▶ Directions for this task: In the copy, keep every record exact and leave out all images.

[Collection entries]
★ ★ ★

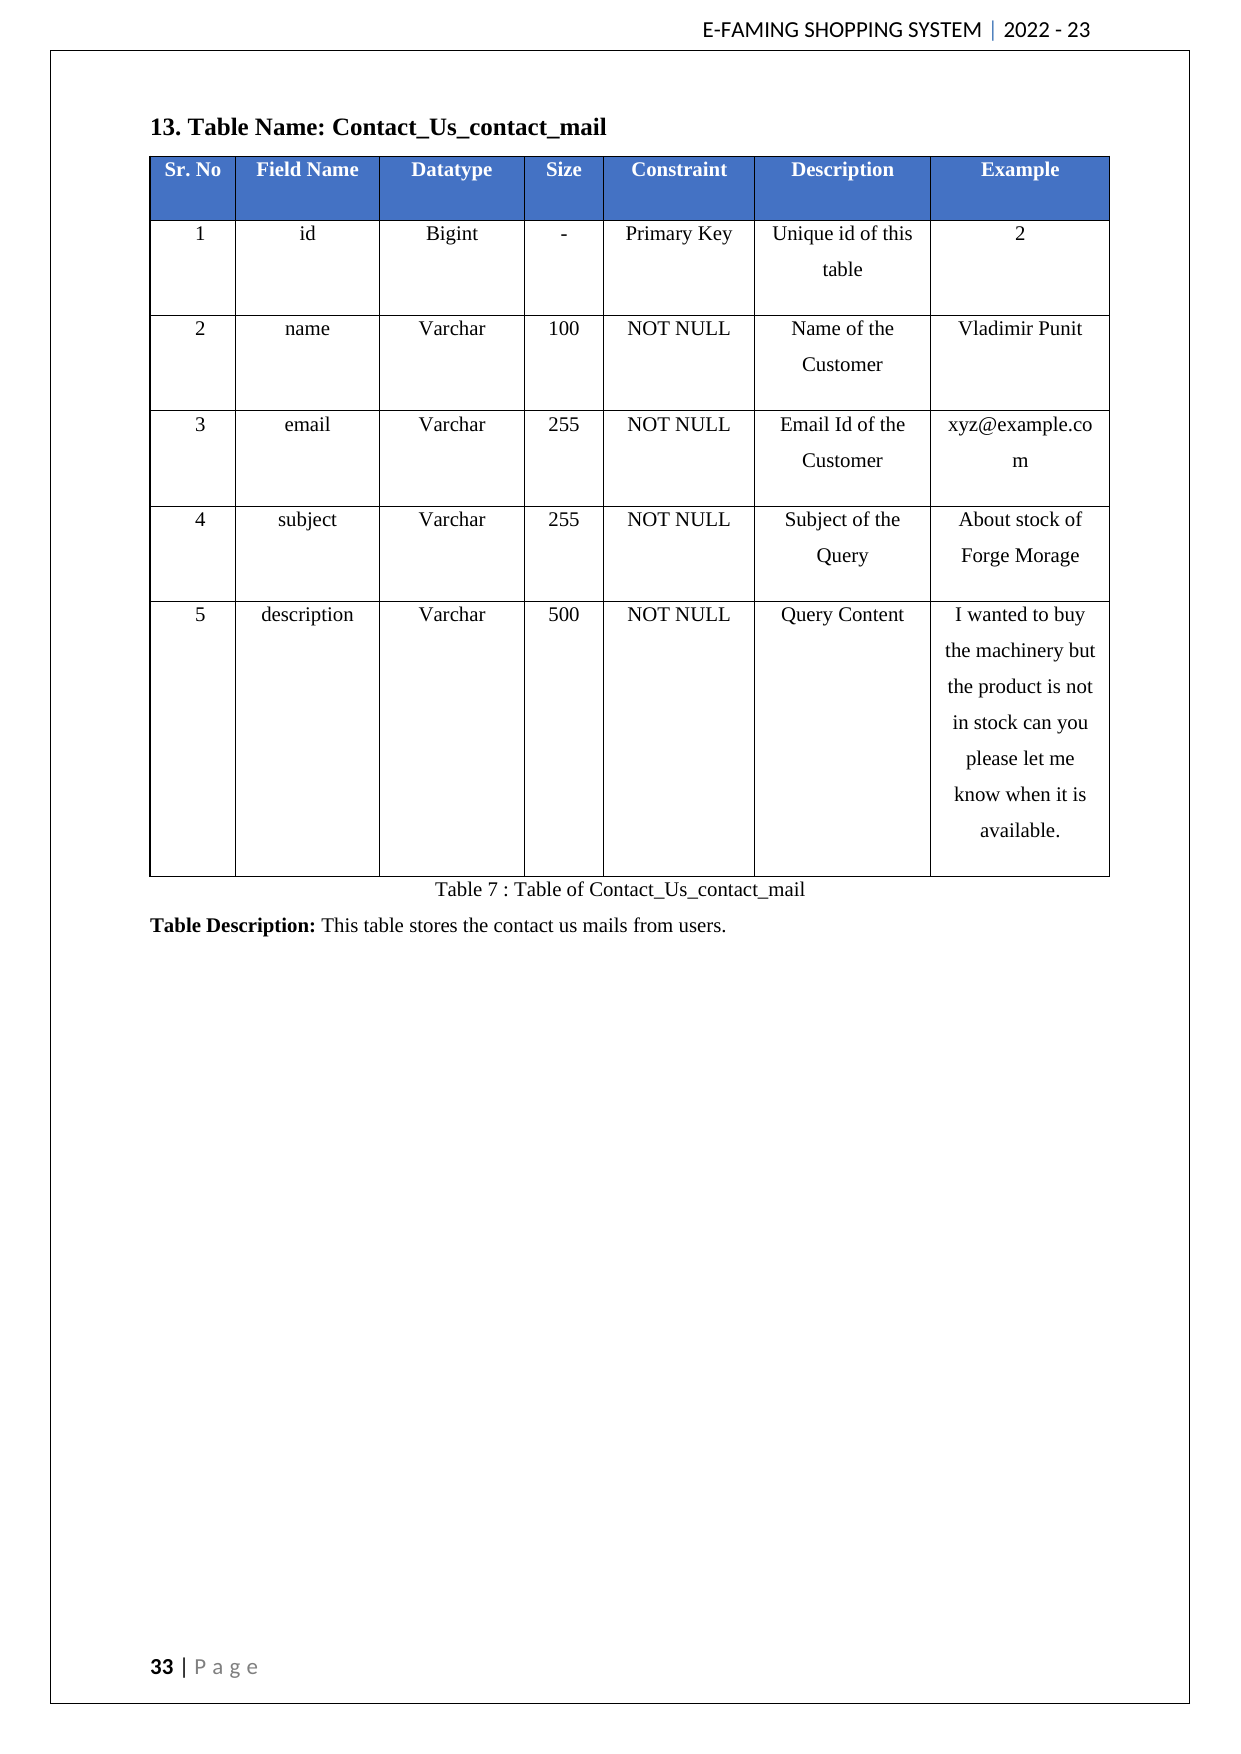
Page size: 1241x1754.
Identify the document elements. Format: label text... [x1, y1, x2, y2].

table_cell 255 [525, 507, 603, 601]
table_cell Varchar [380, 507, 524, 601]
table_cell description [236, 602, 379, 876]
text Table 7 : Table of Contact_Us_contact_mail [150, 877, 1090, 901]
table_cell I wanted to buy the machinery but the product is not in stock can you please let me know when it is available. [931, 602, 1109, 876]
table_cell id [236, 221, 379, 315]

★ ★ ★

▶ Task result:
Page size: 1241x1754.
Identify the document elements. Format: label text... [x1, y1, x2, y2].

table_cell 255 [525, 507, 603, 601]
table_cell Varchar [380, 507, 524, 601]
table_cell description [236, 602, 379, 876]
text Table 7 : Table of Contact_Us_contact_mail [150, 877, 1090, 901]
table_cell I wanted to buy the machinery but the product is not in stock can you please let me know when it is available. [931, 602, 1109, 876]
table_cell id [236, 221, 379, 315]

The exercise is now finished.